__Texte fourni__.
- - - - -

Les aventures de Michel Swing (coureur automobile) (2006) par Pascal JOUSSELIN et BRÜNO. Des épisodes rassemblés écrits "à quatre mains". Les auteurs alternent la réalisation des pages, sans concertation, tout en s'obligeant à garder de la cohérence. Les auteurs s'ajoutent la contrainte du dé (épisode 41), il faudra faire autant de cases que le décidera le dé à 12 faces ! Sur fond de courses automobiles, de blagues de potaches, d'enquête, les auteurs prennent un plaisir communicatif à raconter les aventures du pilote.

- - - - -

[Éléments listés dans un jeu de données]
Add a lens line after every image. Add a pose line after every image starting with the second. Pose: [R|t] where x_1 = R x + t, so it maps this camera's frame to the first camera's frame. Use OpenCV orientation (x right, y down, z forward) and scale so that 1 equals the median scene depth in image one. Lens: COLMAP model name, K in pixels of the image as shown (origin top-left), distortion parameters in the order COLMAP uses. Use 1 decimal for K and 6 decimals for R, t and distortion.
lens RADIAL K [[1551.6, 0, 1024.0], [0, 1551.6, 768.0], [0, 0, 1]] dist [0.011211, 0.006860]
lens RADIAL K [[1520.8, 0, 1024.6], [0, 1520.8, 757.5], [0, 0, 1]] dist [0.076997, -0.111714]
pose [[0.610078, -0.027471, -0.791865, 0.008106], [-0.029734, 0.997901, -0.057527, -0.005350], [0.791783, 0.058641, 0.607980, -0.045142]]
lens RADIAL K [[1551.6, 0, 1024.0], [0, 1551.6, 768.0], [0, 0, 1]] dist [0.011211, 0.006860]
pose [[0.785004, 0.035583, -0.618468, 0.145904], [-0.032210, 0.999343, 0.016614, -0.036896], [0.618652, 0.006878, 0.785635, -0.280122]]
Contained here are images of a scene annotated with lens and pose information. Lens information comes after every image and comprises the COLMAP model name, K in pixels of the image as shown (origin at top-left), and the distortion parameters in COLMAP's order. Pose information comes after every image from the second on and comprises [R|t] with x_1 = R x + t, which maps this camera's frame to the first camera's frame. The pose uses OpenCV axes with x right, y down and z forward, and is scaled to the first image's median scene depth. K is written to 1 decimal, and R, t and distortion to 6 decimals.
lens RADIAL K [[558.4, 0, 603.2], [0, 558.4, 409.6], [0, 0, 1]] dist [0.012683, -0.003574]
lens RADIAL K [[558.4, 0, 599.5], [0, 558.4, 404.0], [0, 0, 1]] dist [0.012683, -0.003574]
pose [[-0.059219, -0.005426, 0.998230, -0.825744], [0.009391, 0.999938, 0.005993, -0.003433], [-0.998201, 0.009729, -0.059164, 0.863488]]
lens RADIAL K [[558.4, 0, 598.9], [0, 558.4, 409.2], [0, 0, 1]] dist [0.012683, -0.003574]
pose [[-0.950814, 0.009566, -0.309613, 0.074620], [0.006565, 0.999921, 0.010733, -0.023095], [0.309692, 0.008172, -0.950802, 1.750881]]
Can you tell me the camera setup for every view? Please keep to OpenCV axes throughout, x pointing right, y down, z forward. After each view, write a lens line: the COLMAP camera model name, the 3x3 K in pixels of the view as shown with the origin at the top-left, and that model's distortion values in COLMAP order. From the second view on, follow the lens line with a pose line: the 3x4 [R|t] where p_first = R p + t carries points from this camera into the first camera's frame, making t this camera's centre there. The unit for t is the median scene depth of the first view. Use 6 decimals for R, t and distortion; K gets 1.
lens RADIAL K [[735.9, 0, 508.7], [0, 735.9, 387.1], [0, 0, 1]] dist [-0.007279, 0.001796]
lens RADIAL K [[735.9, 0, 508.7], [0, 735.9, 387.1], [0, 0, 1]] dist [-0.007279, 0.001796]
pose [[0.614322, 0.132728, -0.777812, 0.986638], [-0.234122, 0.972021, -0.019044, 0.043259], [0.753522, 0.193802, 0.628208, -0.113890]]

- - - - -

__Liste des tâches__.
- 1) Citez le passage du texte sur Michel Swing allant de « Les aventures de » à « aventures du pilote. ».
- 2) Poursuivez le texte sur Michel Swing en partant de sa dernière phrase.

__Réponses__.
- 1)
Les aventures de Michel Swing (coureur automobile) (2006) par Pascal JOUSSELIN et BRÜNO. Des épisodes rassemblés écrits "à quatre mains". Les auteurs alternent la réalisation des pages, sans concertation, tout en s'obligeant à garder de la cohérence. Les auteurs s'ajoutent la contrainte du dé (épisode 41), il faudra faire autant de cases que le décidera le dé à 12 faces ! Sur fond de courses automobiles, de blagues de potaches, d'enquête, les auteurs prennent un plaisir communicatif à raconter les aventures du pilote.

- 2)
Une affaire de caractères (2014), par François AYROLES est un jeu sur les lettres. Les caractères dans le titre sont tout autant les caractères des personnages que les caractères d'imprimerie. Une affaire de meurtre secoue la petite ville de Bibelosse (comprenez Biblos, en grec, "le livre"). L'enquête menée vous permettra de faire connaissance avec des personnages singuliers : celui qui a le visage de Georges Pérec, les jumeaux dont les bulles doivent être lues ensemble pour avoir du sens, la famille qui emploie des mots dont chaque syllabe contient toujours la même voyelle (soit le E, soit le A, etc). Un jeu de références qui prouve aussi la virtuosité de celui qui écrit.

Coups de pinceaux

Dans le domaine de la peinture, il faut citer le travail de l'Italien Giuseppe  ARCIMBOLDO (1527-1593) et sa représentation des quatre saisons (1573) exposées au Musée du Louvre.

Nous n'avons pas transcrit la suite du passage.